Monitoring Overview¶
Status: Partially implemented — Prometheus metrics operational; Grafana, AlertManager, and Evidently not yet deployed.
Current Observability (Implemented)¶
The inference service currently exports 8 Prometheus metrics via GET /metrics:
| What | How |
|---|---|
| HTTP request rate and latency | soccer_requests_total, soccer_request_duration_seconds |
| HTTP error rate (4xx/5xx) | soccer_errors_total |
| Prediction volume | soccer_predictions_total |
| Celery queue depth | soccer_celery_queue_length (also via GET /monitoring/celery/queues) |
| Celery active workers | soccer_celery_workers_active (also via GET /monitoring/celery/workers) |
| Model load state | soccer_model_loaded |
| Model version | soccer_model_version |
| Service liveness | GET /healthcheck/ |
Metrics are scraped from GET /metrics (Prometheus exposition format).
Full details: Metrics reference · Coverage matrix
There are no active dashboards, alert channels, or drift detection integrations today.

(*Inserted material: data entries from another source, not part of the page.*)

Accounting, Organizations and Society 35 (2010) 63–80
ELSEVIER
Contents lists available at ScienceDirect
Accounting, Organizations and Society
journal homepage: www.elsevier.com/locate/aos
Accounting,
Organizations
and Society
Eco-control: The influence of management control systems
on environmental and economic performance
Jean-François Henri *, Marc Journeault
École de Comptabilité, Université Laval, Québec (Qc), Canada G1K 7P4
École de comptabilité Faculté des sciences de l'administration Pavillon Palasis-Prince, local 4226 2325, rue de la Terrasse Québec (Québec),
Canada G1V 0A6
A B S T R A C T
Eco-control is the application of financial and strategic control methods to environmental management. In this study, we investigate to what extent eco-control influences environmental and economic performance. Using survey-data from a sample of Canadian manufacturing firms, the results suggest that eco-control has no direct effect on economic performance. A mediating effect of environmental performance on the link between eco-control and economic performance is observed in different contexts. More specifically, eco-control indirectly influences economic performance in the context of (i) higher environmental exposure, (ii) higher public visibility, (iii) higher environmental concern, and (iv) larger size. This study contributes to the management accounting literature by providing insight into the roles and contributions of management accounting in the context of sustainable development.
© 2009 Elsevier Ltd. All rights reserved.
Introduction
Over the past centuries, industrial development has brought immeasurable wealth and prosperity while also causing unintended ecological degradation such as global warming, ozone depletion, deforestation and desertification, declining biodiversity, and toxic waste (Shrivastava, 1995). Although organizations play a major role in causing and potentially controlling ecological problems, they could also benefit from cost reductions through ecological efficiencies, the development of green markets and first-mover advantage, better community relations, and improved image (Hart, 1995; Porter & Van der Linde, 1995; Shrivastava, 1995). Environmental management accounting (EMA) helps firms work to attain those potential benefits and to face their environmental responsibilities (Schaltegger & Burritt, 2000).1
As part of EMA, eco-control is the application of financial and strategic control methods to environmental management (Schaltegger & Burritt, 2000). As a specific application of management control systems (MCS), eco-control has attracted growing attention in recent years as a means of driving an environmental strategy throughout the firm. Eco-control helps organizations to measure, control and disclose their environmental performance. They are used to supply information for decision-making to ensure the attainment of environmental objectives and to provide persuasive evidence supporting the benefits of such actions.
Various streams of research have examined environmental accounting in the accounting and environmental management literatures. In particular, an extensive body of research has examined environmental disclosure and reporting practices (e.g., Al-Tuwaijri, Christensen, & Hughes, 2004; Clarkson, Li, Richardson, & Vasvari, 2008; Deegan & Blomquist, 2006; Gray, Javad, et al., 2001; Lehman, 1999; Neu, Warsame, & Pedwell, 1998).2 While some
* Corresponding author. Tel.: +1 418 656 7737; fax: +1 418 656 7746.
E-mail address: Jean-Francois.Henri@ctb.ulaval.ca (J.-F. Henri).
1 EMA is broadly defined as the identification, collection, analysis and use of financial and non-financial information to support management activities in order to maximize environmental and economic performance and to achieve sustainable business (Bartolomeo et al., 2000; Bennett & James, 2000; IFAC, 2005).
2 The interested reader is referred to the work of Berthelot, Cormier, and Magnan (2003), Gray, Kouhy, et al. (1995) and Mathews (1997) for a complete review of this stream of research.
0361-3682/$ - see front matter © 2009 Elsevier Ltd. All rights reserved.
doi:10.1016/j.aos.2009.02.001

All operational monitoring is manual — via GET /metrics, /healthcheck/, and /monitoring/celery/*.
Roadmap¶
Phase 2 — Next (Current Priority)¶
- [ ] Grafana dashboard (latency, throughput, error rate, queue depth)
- [ ] Evidently data drift detection on prediction logs (offline batch report first)
- [ ] AlertManager rule:
soccer_model_loaded == 0
Phase 3 — Planned¶
- [ ] Drift metrics exported to Prometheus
- [ ] PostgreSQL query latency via pg_exporter
- [ ] Log aggregation (ELK or Loki)
- [ ] On-call escalation policy